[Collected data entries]
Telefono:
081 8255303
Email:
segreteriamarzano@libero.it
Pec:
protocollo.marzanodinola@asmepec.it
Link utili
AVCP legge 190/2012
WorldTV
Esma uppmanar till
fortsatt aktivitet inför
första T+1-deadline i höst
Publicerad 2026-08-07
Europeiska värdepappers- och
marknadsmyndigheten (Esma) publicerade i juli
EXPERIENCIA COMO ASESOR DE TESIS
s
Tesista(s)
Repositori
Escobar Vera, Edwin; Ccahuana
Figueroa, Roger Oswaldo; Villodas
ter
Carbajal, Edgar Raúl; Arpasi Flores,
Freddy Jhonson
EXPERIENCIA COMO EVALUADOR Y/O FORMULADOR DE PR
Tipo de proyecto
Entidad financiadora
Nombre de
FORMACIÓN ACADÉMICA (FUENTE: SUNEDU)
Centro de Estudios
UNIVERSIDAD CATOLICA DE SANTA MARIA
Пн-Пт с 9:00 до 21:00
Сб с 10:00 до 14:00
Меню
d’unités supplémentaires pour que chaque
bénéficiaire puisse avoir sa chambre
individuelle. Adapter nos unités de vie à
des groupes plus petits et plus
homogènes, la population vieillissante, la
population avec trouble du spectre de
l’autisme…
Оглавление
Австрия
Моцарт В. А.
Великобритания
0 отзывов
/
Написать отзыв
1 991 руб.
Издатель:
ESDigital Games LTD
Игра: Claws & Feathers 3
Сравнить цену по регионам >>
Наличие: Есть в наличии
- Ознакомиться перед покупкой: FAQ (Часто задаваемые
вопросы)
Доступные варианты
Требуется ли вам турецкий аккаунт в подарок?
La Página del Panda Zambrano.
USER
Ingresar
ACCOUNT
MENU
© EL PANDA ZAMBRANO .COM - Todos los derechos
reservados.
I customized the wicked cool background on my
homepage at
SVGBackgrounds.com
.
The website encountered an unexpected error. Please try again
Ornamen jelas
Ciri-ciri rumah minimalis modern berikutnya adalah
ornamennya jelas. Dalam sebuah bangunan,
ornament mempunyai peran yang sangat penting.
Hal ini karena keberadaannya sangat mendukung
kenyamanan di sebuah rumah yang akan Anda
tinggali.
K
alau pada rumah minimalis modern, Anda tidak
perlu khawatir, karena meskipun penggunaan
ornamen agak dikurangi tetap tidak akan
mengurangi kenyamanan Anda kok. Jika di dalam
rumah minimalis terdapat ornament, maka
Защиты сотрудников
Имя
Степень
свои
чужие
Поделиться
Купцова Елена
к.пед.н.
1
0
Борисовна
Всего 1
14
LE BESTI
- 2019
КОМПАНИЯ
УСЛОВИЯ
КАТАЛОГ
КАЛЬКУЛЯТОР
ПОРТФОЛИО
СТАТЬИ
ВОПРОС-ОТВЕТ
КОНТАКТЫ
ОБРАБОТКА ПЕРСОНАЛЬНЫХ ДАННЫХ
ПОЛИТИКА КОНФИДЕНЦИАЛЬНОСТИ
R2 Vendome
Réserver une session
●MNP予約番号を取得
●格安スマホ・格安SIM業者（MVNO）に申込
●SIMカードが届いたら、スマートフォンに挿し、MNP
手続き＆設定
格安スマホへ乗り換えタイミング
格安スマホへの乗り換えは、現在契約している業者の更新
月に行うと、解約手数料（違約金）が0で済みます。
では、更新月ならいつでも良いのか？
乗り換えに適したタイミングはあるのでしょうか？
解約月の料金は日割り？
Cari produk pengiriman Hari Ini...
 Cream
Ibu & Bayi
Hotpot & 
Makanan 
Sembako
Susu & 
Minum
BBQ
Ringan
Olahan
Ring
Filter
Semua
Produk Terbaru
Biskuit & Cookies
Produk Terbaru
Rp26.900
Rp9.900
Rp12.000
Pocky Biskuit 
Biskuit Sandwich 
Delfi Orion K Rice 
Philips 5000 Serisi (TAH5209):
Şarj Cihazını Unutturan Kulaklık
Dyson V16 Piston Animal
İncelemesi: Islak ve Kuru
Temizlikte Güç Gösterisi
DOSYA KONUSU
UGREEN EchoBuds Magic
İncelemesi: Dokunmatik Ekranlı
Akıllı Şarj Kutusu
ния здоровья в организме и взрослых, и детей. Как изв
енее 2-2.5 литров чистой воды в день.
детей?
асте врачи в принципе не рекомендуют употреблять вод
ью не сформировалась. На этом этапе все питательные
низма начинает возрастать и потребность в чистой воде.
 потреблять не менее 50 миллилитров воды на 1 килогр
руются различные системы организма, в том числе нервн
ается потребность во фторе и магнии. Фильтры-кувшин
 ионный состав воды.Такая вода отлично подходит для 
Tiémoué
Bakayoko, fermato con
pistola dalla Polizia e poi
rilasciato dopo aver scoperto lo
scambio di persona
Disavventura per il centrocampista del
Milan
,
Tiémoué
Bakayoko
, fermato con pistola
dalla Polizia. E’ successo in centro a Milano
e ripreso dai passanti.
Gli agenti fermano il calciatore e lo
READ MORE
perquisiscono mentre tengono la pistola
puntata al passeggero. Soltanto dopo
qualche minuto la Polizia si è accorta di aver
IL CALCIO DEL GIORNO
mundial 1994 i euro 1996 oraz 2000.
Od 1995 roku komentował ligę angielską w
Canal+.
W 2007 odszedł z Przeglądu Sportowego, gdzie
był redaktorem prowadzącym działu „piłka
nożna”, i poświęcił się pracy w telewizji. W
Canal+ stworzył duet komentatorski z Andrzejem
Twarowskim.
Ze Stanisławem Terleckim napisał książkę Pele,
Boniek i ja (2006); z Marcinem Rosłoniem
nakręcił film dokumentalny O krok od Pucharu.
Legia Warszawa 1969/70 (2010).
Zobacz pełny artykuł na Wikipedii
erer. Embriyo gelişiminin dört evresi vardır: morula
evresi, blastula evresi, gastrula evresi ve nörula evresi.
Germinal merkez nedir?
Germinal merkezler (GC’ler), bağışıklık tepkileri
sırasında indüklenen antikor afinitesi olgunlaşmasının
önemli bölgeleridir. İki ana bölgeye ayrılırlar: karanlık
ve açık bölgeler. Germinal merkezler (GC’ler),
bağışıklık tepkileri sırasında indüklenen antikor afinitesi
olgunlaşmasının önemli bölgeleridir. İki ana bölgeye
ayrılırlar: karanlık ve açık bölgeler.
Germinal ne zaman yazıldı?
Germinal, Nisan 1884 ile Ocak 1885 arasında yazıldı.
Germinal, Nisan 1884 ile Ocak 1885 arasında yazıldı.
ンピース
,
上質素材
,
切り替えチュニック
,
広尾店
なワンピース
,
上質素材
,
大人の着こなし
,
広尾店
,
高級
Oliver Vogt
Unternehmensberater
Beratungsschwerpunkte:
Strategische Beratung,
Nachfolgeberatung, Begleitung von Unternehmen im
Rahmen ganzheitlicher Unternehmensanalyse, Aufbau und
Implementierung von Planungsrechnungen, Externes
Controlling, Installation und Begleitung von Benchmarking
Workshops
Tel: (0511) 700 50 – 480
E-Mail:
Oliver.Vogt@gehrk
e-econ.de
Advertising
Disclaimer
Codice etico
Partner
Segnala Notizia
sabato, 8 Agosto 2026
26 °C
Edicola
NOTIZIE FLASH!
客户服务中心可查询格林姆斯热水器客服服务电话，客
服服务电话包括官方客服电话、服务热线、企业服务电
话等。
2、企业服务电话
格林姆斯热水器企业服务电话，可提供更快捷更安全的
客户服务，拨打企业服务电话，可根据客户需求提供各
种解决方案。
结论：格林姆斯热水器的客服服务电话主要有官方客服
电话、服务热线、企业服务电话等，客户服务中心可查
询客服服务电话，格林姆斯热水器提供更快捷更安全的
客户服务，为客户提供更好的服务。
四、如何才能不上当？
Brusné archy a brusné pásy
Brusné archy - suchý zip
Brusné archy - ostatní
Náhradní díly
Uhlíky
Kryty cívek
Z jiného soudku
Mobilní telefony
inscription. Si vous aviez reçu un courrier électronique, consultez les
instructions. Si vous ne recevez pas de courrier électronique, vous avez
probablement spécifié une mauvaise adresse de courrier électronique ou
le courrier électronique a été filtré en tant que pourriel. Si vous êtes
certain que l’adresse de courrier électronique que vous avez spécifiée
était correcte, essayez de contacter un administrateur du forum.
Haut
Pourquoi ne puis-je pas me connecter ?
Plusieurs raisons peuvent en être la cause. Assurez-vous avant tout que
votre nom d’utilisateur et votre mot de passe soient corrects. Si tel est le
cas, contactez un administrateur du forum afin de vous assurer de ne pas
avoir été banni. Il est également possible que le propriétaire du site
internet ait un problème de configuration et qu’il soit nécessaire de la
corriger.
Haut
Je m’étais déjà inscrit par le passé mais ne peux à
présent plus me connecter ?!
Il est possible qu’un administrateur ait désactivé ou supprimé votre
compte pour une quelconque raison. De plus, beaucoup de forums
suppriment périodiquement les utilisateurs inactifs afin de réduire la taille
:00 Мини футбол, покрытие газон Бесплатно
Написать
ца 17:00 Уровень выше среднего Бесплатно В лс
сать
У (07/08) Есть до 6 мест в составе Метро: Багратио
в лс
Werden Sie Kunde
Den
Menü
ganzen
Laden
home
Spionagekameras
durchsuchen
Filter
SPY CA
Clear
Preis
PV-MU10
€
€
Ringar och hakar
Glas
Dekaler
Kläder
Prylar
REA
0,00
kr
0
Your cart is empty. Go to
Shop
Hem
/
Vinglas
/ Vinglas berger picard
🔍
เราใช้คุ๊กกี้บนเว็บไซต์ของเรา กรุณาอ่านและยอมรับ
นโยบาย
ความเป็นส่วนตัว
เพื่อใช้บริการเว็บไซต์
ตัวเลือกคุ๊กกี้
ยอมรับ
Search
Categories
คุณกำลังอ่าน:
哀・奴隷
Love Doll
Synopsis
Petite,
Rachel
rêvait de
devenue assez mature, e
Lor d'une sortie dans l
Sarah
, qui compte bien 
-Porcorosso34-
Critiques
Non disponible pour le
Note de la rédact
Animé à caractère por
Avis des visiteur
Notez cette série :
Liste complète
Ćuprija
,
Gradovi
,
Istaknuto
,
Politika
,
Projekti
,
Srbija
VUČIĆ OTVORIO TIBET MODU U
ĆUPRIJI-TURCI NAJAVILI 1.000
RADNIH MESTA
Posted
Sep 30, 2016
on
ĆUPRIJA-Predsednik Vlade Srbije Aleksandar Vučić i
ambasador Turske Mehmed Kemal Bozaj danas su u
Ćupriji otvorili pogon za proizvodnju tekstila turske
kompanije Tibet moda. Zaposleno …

Work instruction: Reproduce verbatim every line of the rows from the very first line through the line containing "Centro de Estudios", with both of those lines included.

Exercise result:
Telefono:
081 8255303
Email:
segreteriamarzano@libero.it
Pec:
protocollo.marzanodinola@asmepec.it
Link utili
AVCP legge 190/2012
WorldTV
Esma uppmanar till
fortsatt aktivitet inför
första T+1-deadline i höst
Publicerad 2026-08-07
Europeiska värdepappers- och
marknadsmyndigheten (Esma) publicerade i juli
EXPERIENCIA COMO ASESOR DE TESIS
s
Tesista(s)
Repositori
Escobar Vera, Edwin; Ccahuana
Figueroa, Roger Oswaldo; Villodas
ter
Carbajal, Edgar Raúl; Arpasi Flores,
Freddy Jhonson
EXPERIENCIA COMO EVALUADOR Y/O FORMULADOR DE PR
Tipo de proyecto
Entidad financiadora
Nombre de
FORMACIÓN ACADÉMICA (FUENTE: SUNEDU)
Centro de Estudios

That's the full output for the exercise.